David Caba, a local real estate agent, said buyers from New York are attracted not only to the single-family Victorians on the historic waterfront, but also the midcentury ranch homes in Spa Springs, a neighborhood with easy access to the Outerbridge Crossing to Staten Island. The nest of highways cutting through the city also includes the New Jersey Turnpike and Garden State Parkway.
Multifamily homes are more common in the center of Perth Amboy, Mr. Caba said, and are frequently bought by outside investors who rent them.
Harbortown, a townhouse development below Route 440 that is expanding east toward the water, has a mix of condominiums and rental units; eventually there will be 1,800 units in all.
What You’ll Pay
Enrique Hernandez, founder of Petra Best Realty in Perth Amboy, said the housing market has picked up in the last two years because of continuing low interest rates and an infusion of buyers who have repaired bad credit and can now obtain financing. Demand has driven down inventory, so that only about 60 single-family houses were on the market as of November, compared with double that number two years ago, he said. And the supply of multifamily homes sharply decreased as well during the same period, from about 65 to 12.
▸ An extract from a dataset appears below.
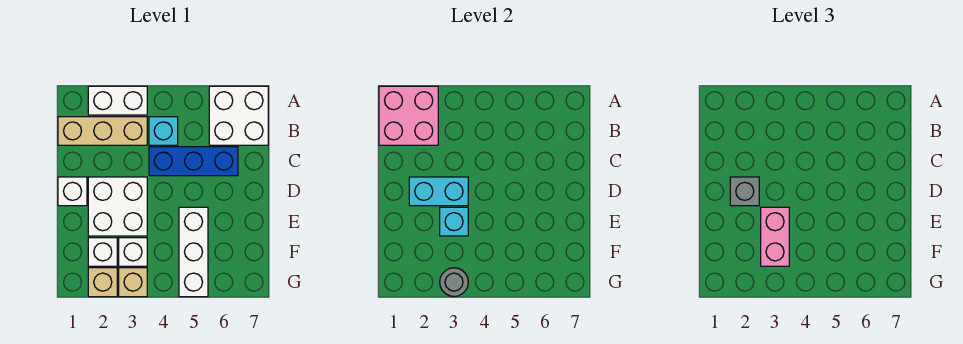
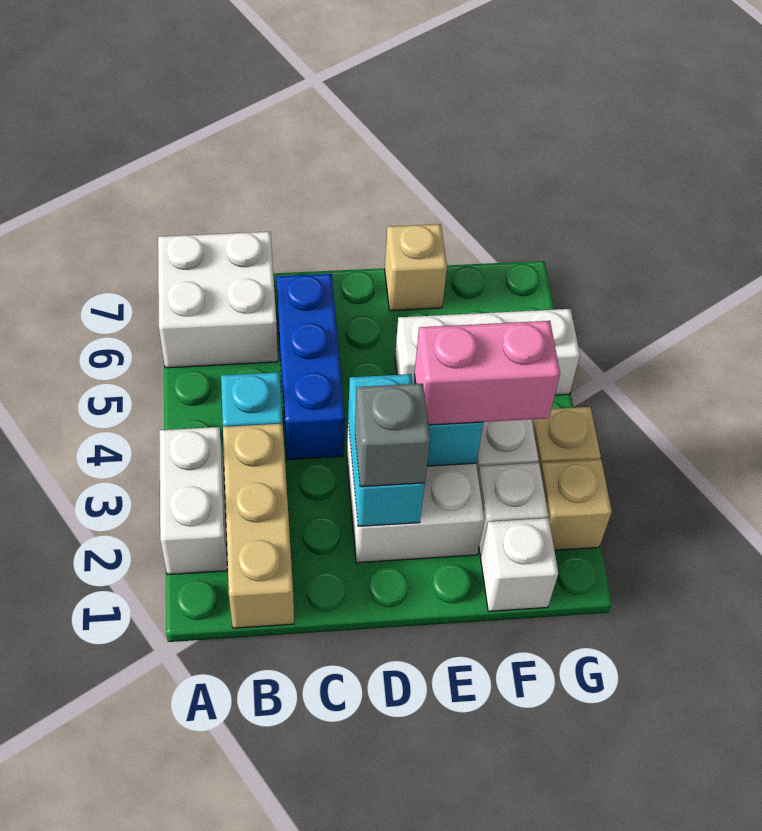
pink 2x2 brick [379,86,438,145] -> none
white 1x1 brick [58,177,87,206] -> white 1x1 brick moved to [480,518,558,611]
none -> tan 1x1 brick [385,224,447,311]
grey 1x1 round brick [440,268,468,296] -> none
According to the real estate website Trulia, from May 24 to Aug. 23, the median sales price for homes in Perth Amboy was $210,625, based on 60 transactions, a year-on-year increase of 3 percent.
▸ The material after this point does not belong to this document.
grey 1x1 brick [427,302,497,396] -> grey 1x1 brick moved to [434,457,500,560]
Mr. Hernandez also noted a strong rental market. Monthly rents range from about $1,000 a month for a one-bedroom unit in a downtown building with a business on the lower floor to $2,600 for a three-bedroom townhouse in what he described as a “good area.”
Standing at the shore, looking north over rippling water to the bridge to Staten Island and the garden of giant white petroleum tanks next to it, one is reminded that nature, historic pedigree and heavy industry make strange bedfellows in a town. Ms. Pozycki-Torres may have summed up Perth Amboy’s jagged edges best when she described her life there as “very chill, but also very intense.”
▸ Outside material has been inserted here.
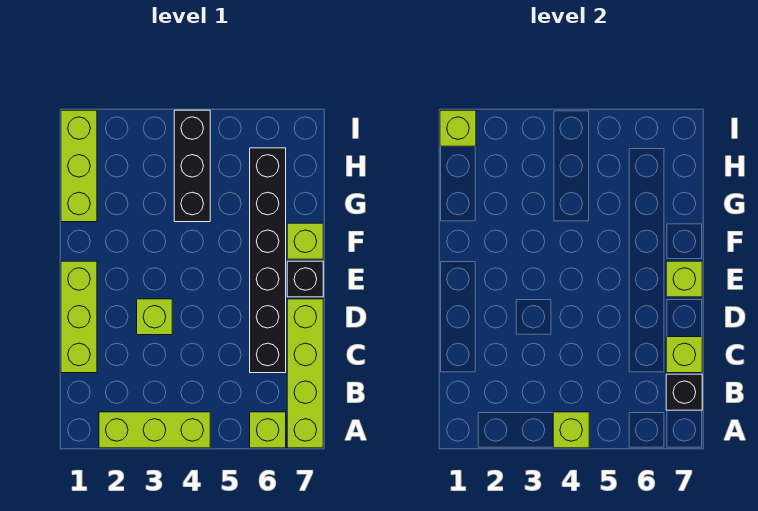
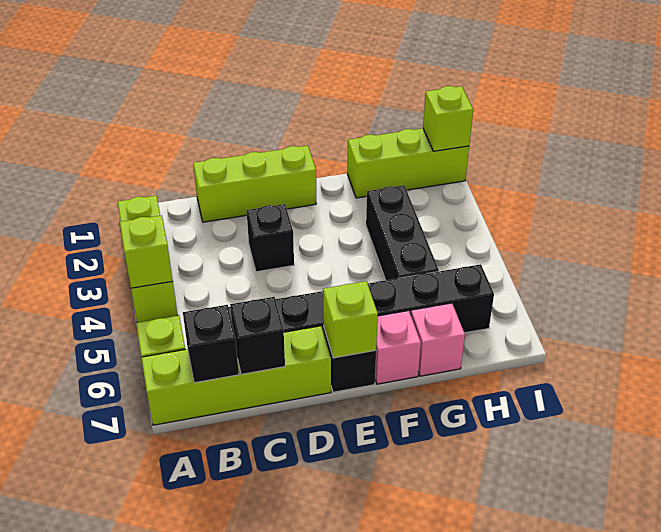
lime 1x1 brick [666,337,702,373] -> black 1x1 brick [230,297,285,374]
lime 1x1 brick [137,299,172,335] -> black 1x1 brick [246,204,294,272]
lime 1x1 brick [287,223,323,259] -> pink 1x1 brick [375,311,421,384]
black 1x3 brick [174,110,210,222] -> black 1x3 brick turned to [366,185,439,280]
none -> pink 1x1 brick [411,303,465,376]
Among Perth Amboy’s five elementary schools, Robert N. Wilentz, founded in 2000 to help ease overcrowding, enrolls about 960 students in kindergarten through fourth grade. On 2015-16 state tests, 36 percent met standards in English compared with 57 percent districtwide; 34 percent met standards in math versus 71 districtwide.
One of two middle schools, William C. McGinnis enrolls 1,522 students in fifth through eighth grades. On state tests, 31 percent of students met standards in English versus 29 percent districtwide; 17 percent met standards in math versus 14 districtwide.
Perth Amboy High School serves about 2,500 students in ninth through 12th grades. Mean 2016 SAT scores were 434 for reading/writing and 448 for math, versus 537 and 538 statewide.
As the town’s student population continues to swell, a new high school is planned on Convery Boulevard. And ground was broken last month on Seaman Avenue for a 128,000-square-foot elementary school that is scheduled to open in the fall of 2019.
New Jersey Transit’s North Jersey Coast line offers frequent train service from Perth Amboy to Pennsylvania Station. Rush hour trip times range from about 45 minutes to an hour and cost $12.25 each way, or $353 for a monthly pass. A bus operated by New Jersey Transit travels from Perth Amboy Station to Port Authority in about an hour and costs $10.75 each way.
Perth Amboy began as Ompoge, a point of land deeded by the Leni Lenape Indians in 1651 to Augustine Herman, a Bohemian explorer. The name mutated to “Amboy,” and the word “Perth” was appended in 1684 to honor the Scotsman James Drummond, Earl of Perth, who helped settle the territory constituting much of present-day New Jersey. Perth Amboy’s imagined history from more than 3 billion B.C. to A.D. 22,175, all taking place on a single site across the street from Proprietary House, is represented in Richard McGuire’s 2014 graphic novel “Here.”